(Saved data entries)
[Start of section]

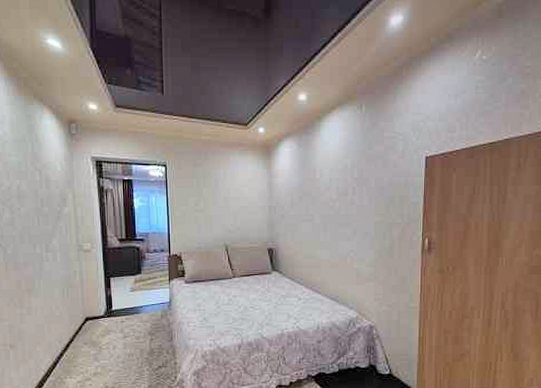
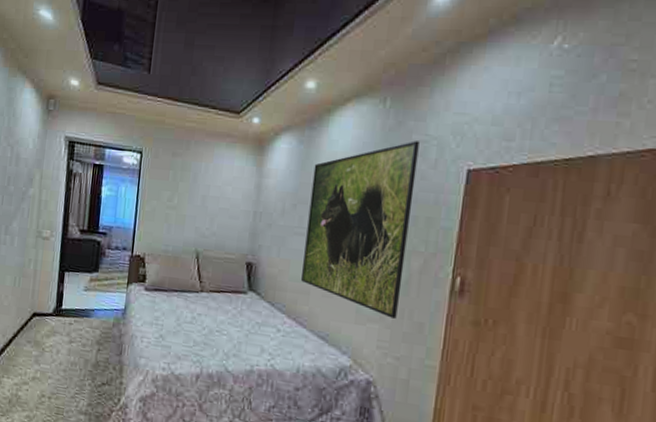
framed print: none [313,137,390,276] -> present [301,141,420,319]

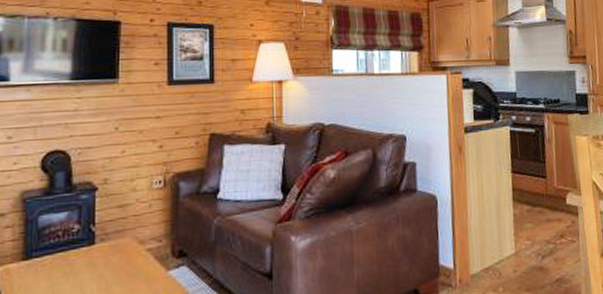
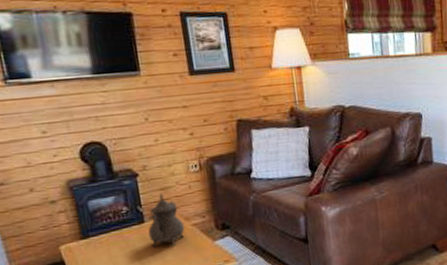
teapot: none [96,211,137,275] -> present [147,193,185,247]

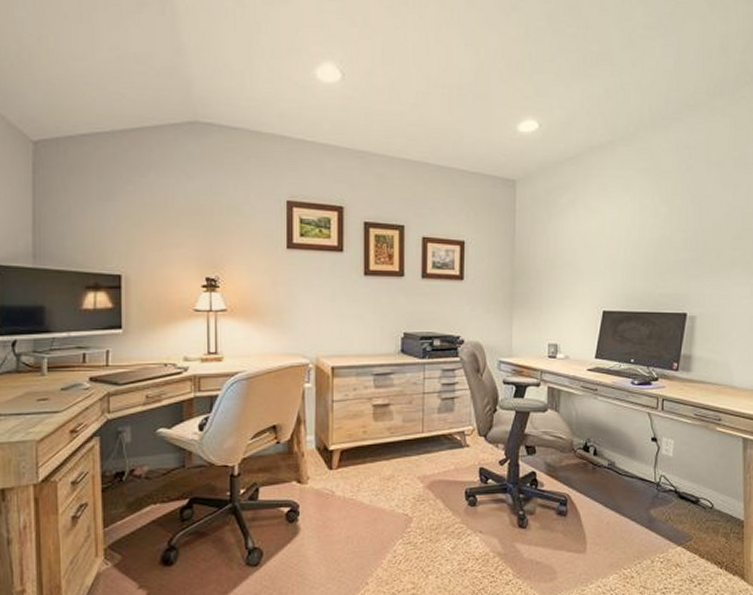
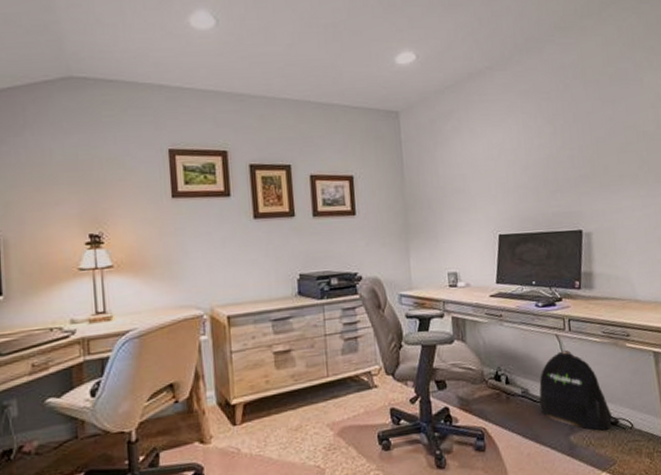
backpack: none [624,429,694,508] -> present [539,350,612,431]

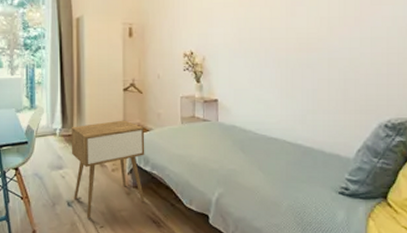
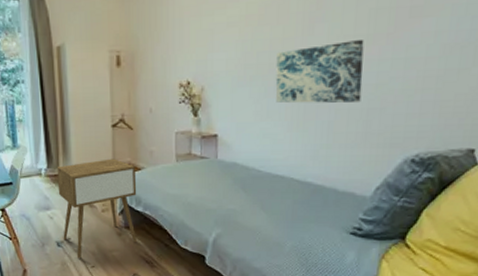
wall art: none [266,22,338,75] -> present [275,40,364,104]

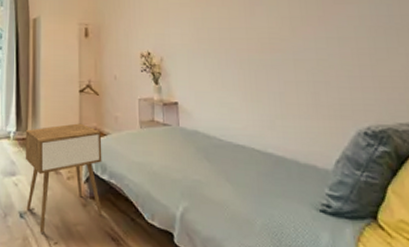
wall art: present [275,40,364,104] -> none [225,21,306,76]

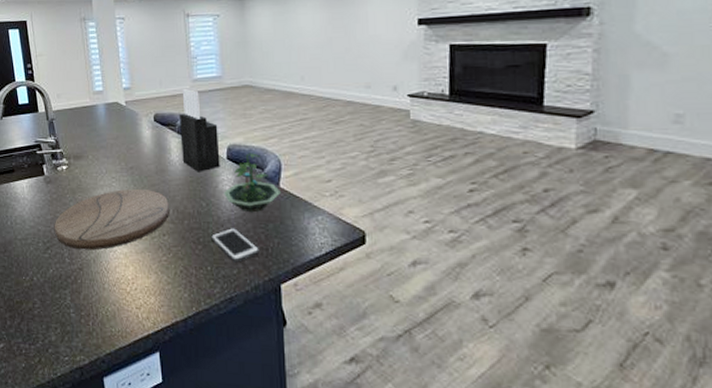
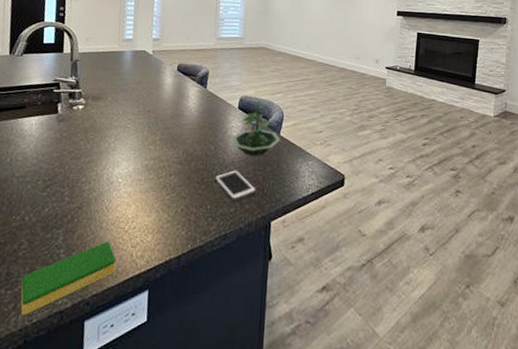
dish sponge: none [41,302,124,369] -> present [20,241,117,316]
cutting board: present [54,189,169,251] -> none [58,131,180,189]
knife block: present [178,89,220,172] -> none [198,45,234,119]

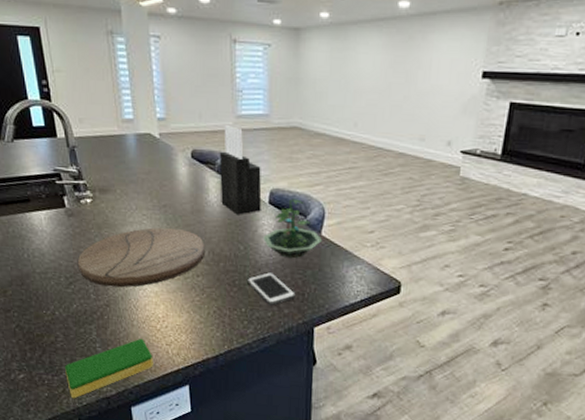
cutting board: none [58,131,180,189] -> present [77,227,204,288]
knife block: none [198,45,234,119] -> present [219,125,262,215]

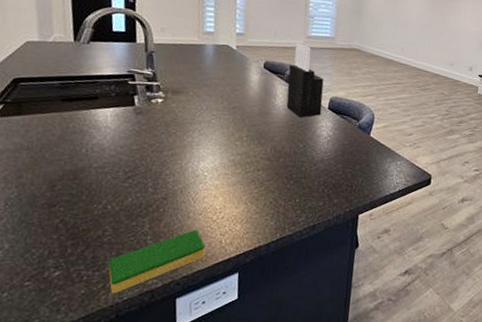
cutting board: present [77,227,204,288] -> none [139,126,268,182]
cell phone: present [247,272,296,306] -> none [303,167,345,196]
terrarium: present [263,198,323,259] -> none [321,105,371,156]

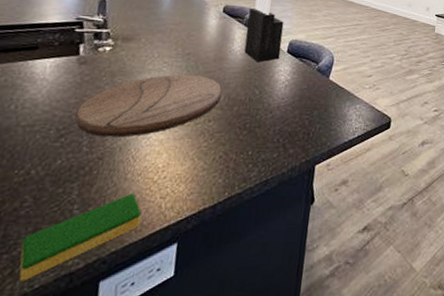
cutting board: none [139,126,268,182] -> present [76,74,222,138]

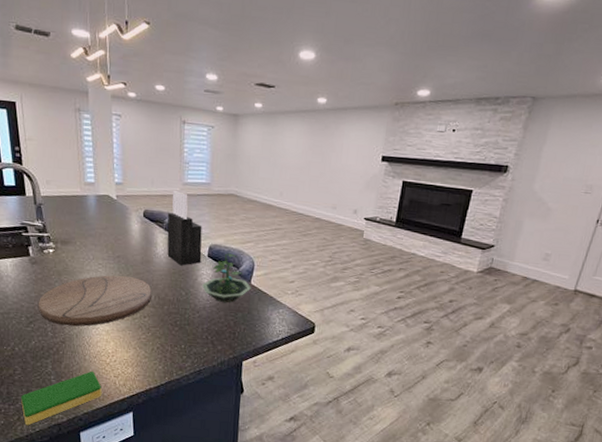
terrarium: none [278,48,330,101] -> present [202,253,252,303]

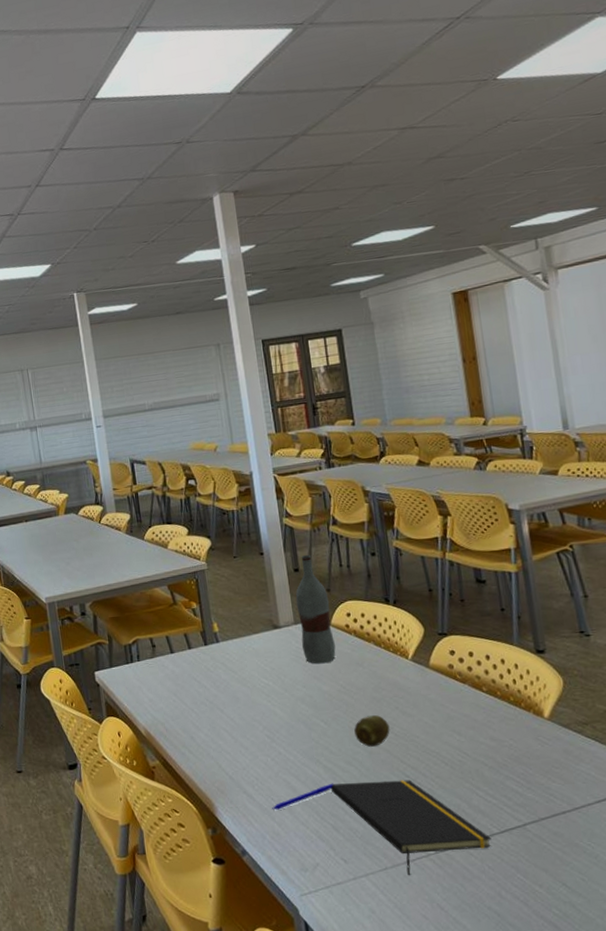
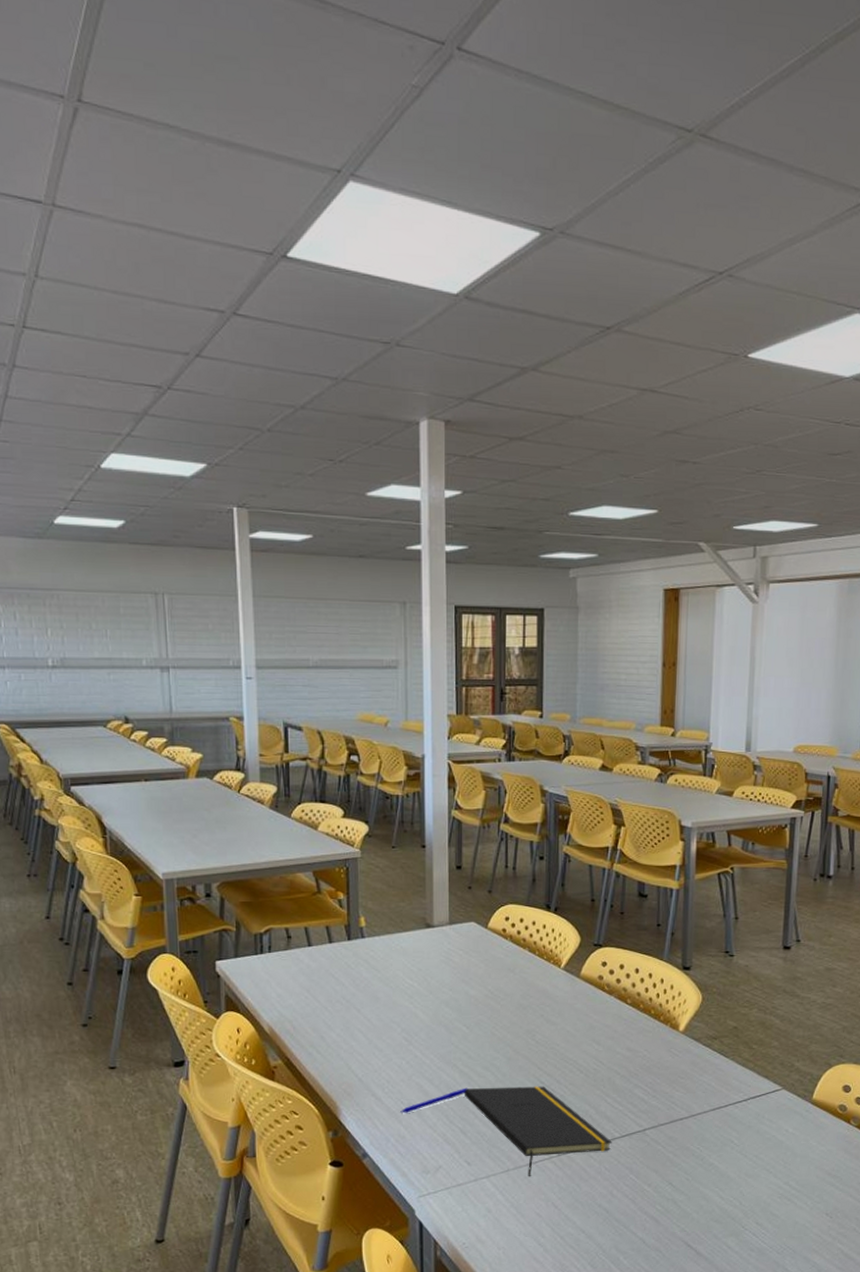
bottle: present [295,555,336,664] -> none [453,853,489,968]
fruit: present [354,715,390,747] -> none [496,1022,532,1053]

[End of section]

— INSTRUCTIONS FOR THE TASK —
Word for word, repeat all the data, but not its images.

— WRITTEN ANSWER —
framed print: none [313,137,390,276] -> present [301,141,420,319]

teapot: none [96,211,137,275] -> present [147,193,185,247]

backpack: none [624,429,694,508] -> present [539,350,612,431]

wall art: none [266,22,338,75] -> present [275,40,364,104]

wall art: present [275,40,364,104] -> none [225,21,306,76]

dish sponge: none [41,302,124,369] -> present [20,241,117,316]
cutting board: present [54,189,169,251] -> none [58,131,180,189]
knife block: present [178,89,220,172] -> none [198,45,234,119]

cutting board: none [58,131,180,189] -> present [77,227,204,288]
knife block: none [198,45,234,119] -> present [219,125,262,215]

cutting board: present [77,227,204,288] -> none [139,126,268,182]
cell phone: present [247,272,296,306] -> none [303,167,345,196]
terrarium: present [263,198,323,259] -> none [321,105,371,156]

cutting board: none [139,126,268,182] -> present [76,74,222,138]

terrarium: none [278,48,330,101] -> present [202,253,252,303]

bottle: present [295,555,336,664] -> none [453,853,489,968]
fruit: present [354,715,390,747] -> none [496,1022,532,1053]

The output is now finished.